--- EXTRACT TO READ ---

I have actual systems that could support this API if it is well done. These systems are already deployed and interacting with tools designed by other vendors.
Creation of element IDs is something that doesn't belong to the API. It is something that client tools should handle.
From our conversation, my understanding is that the external system generates the user ID when the user is created there. Then the admin of the TAPICC api will create a new user in TAPICC, with the same user ID as the user ID in the external system.
But how can good planning help avoid collisions in this case, if the external system is not something created by us, and we need to adapt to it?
Am I missing something?
An administrator of an external system creates the user locally AND in the TAPICC server simultaneously.
Every external system verifies ID availability against the server before creating any object.
As all systems verify ID availability before creating objects, there are no duplicated IDs anywhere.
The external system is still a complete blackbox for me. I don't even know what it is. And I have zero knowledge how it works and what is the purpose of it.
Since I lack all these information, maybe I am asking stupid questions now:
1) The external system may have users that are only local, users that are local and connected to a TAPICC server and users that are only authenticated via a TAPICC server. This is not relevant at all for the design of the API. It is a problem that should be managed in each client. 2) Yes.
FWIW, I've been writing this kind of system during the last ten years.
I think that most applications are generating their user IDs automatically. That's why I need to ask:
I think there could be a problem if a single instance of TAPICC is connected to external system A. But some time later, you want to add another external system B to this same TAPICC instance. But that external system B, would have collisions with user ids in A. Could this be a case? If not, why not?
If this is going to be a problem then we could also do a different approach. We can have user ids generated automatically by TAPICC api. But the API endpoints related to user manipulation would also accept other unique user identifier such as email address.
If you prefer to generate IDs in the TAPICC server, do so. If you prefer to use an integer as ID type, do it. I give up.

--- LISTED ENTRIES ---

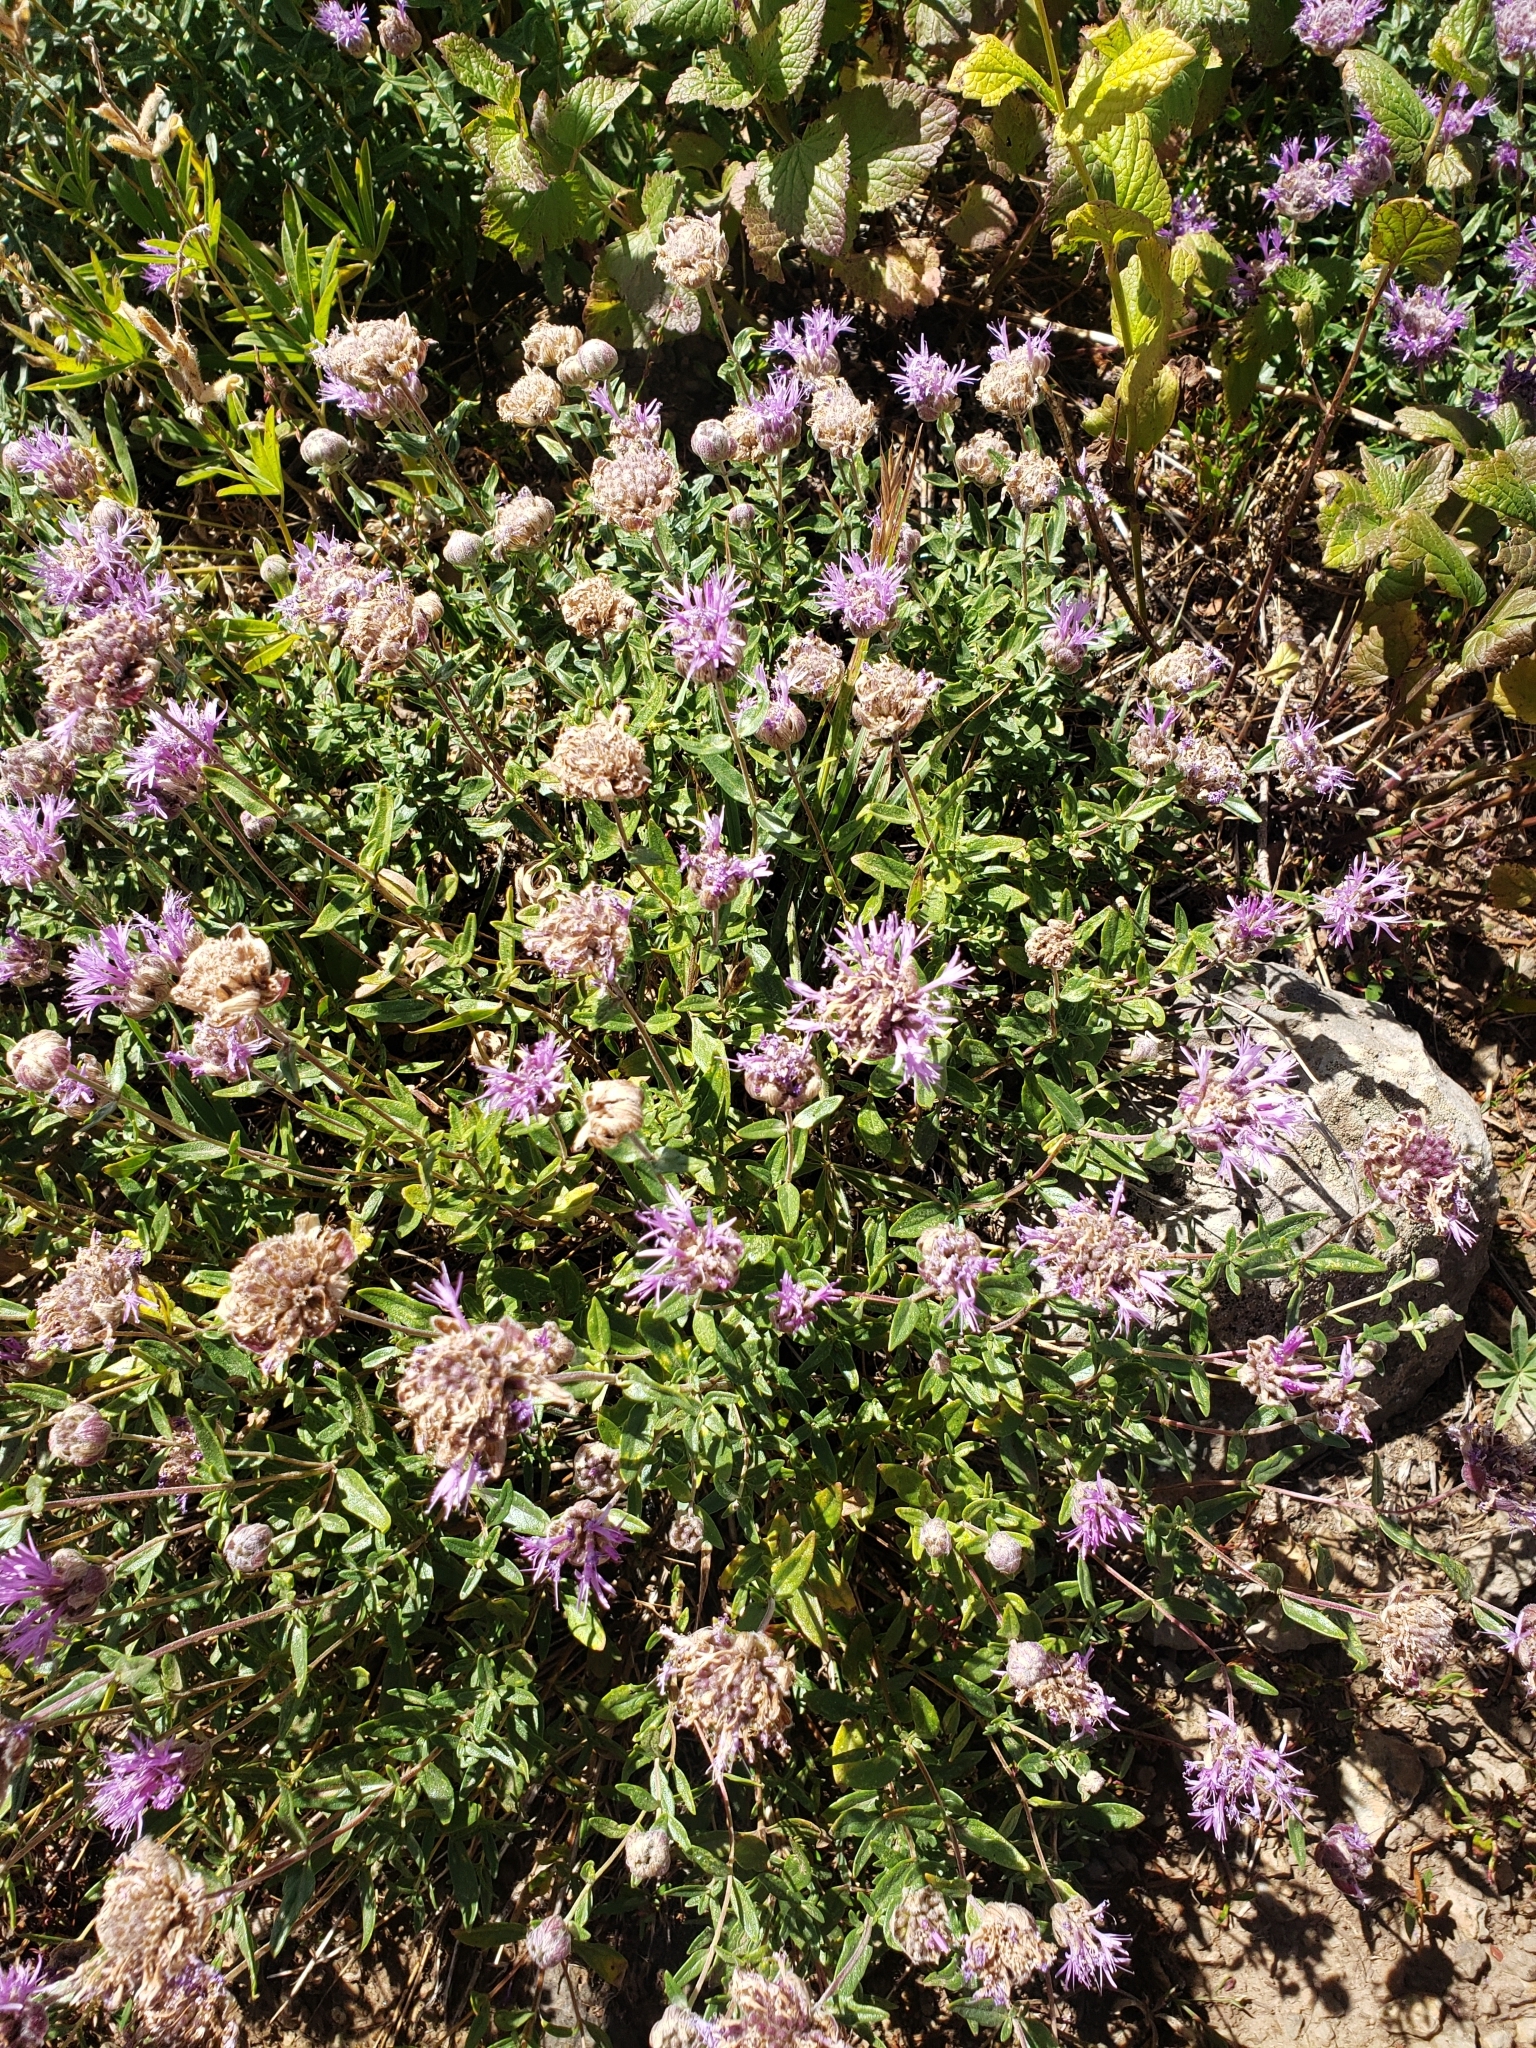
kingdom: Plantae
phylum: Tracheophyta
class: Magnoliopsida
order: Lamiales
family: Lamiaceae
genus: Monardella
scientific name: Monardella odoratissima
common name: Pacific monardella
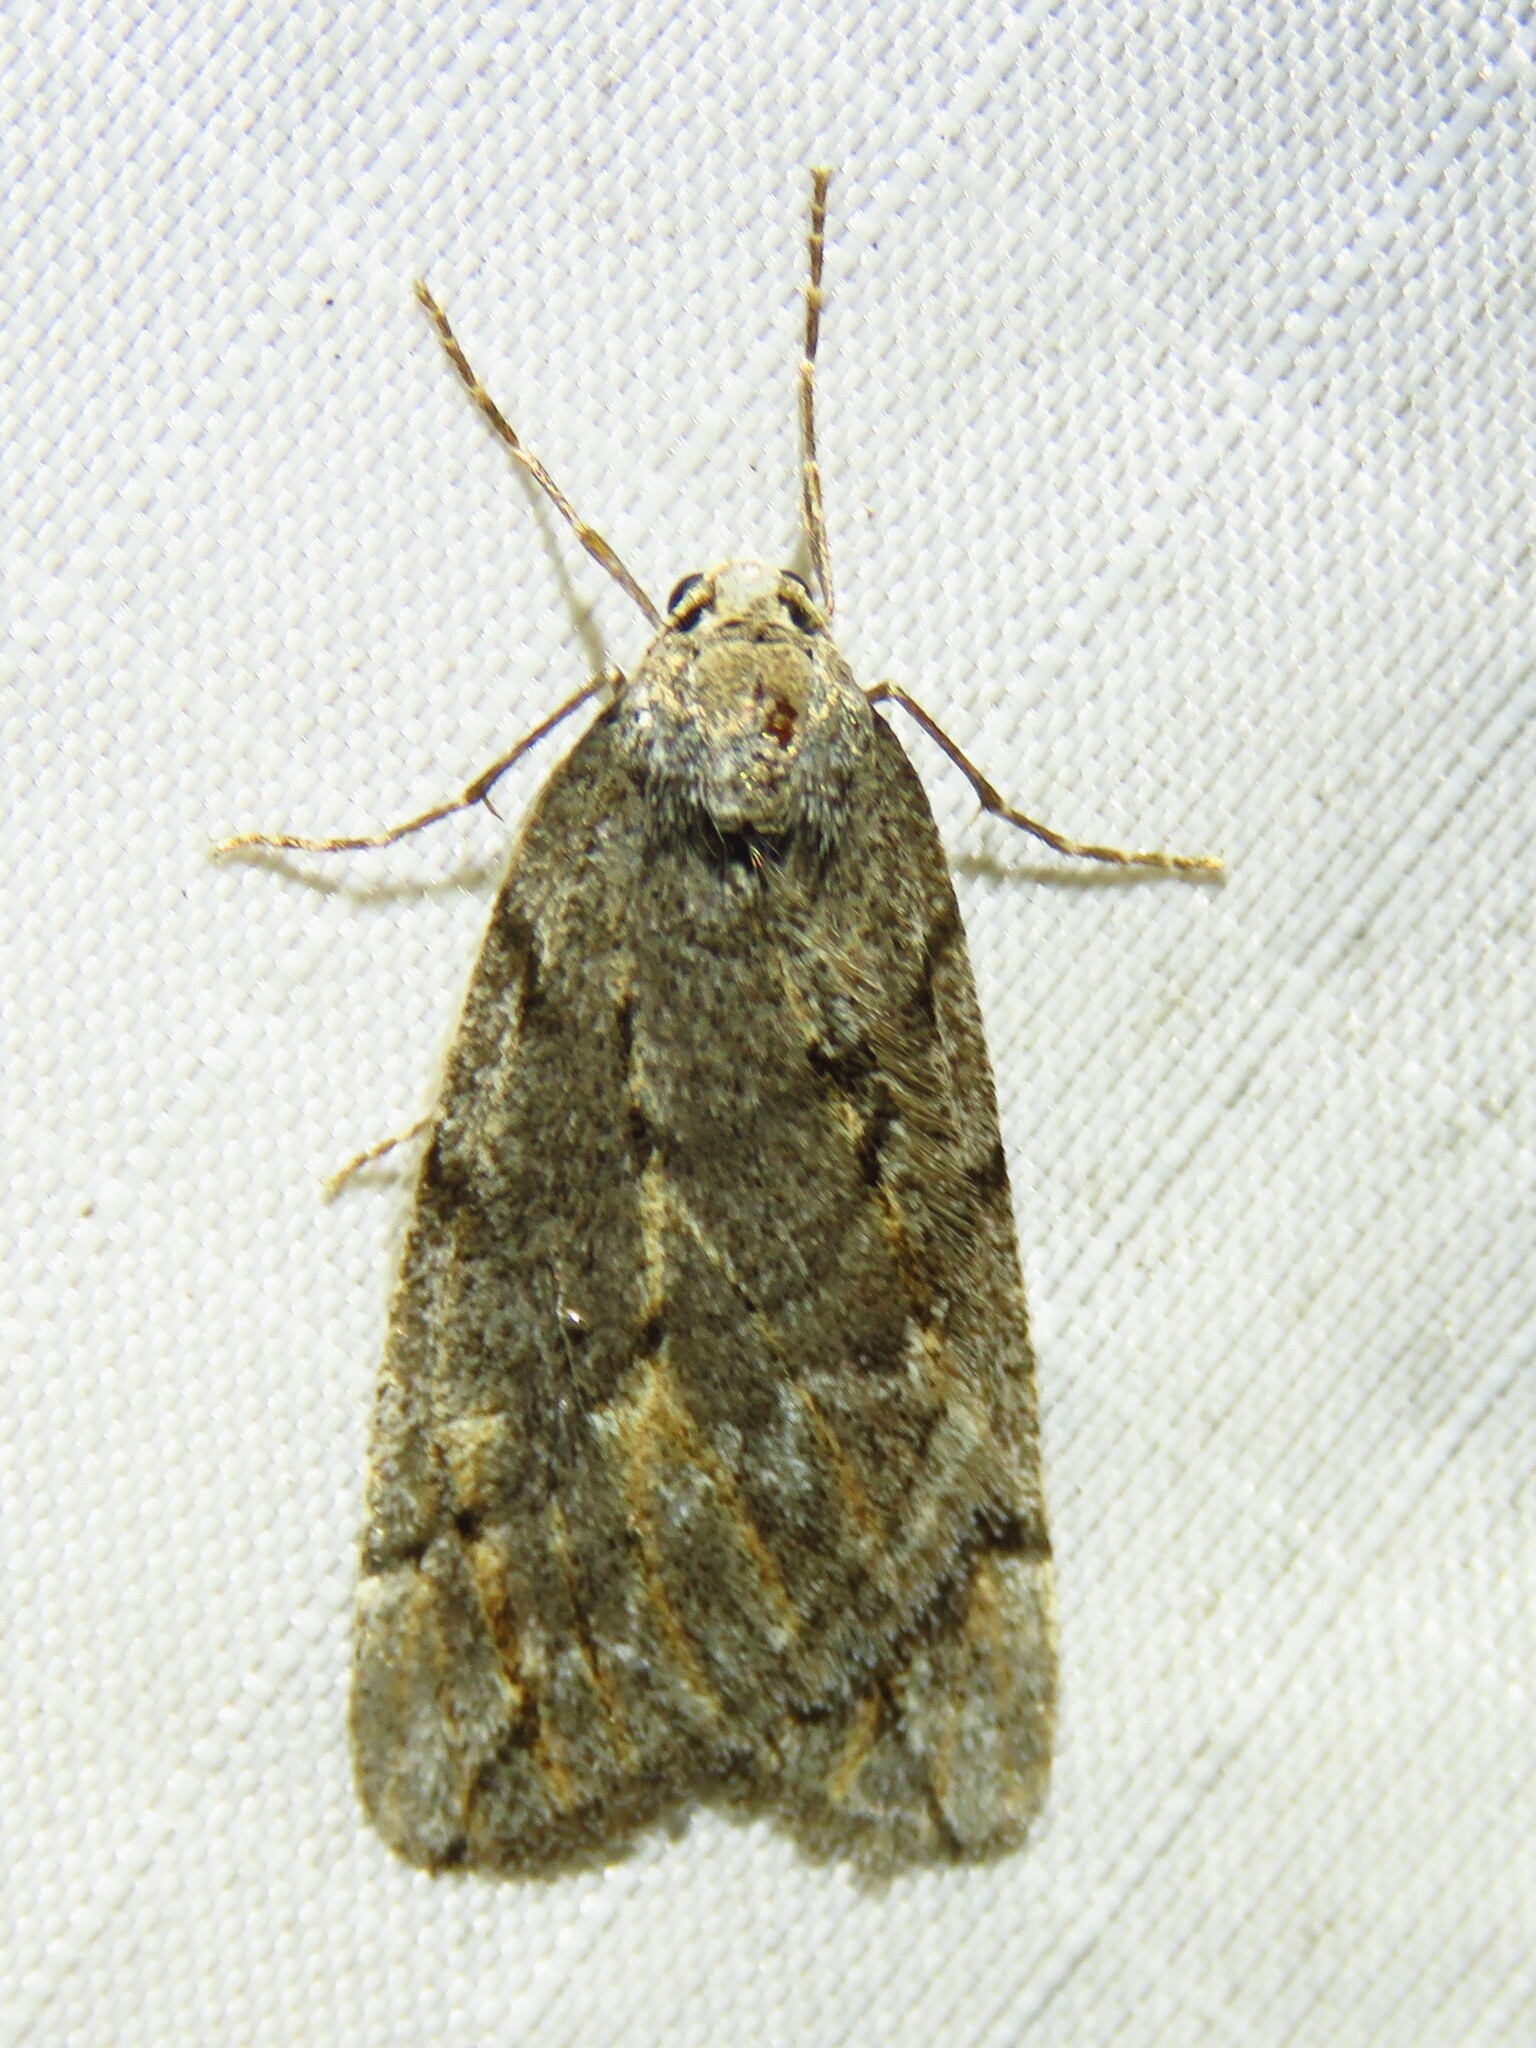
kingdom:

---

In the discussion of TAPICC user IDs above, what does the text say should handle the creation of element IDs?

Client tools should handle it, since it doesn't belong to the API.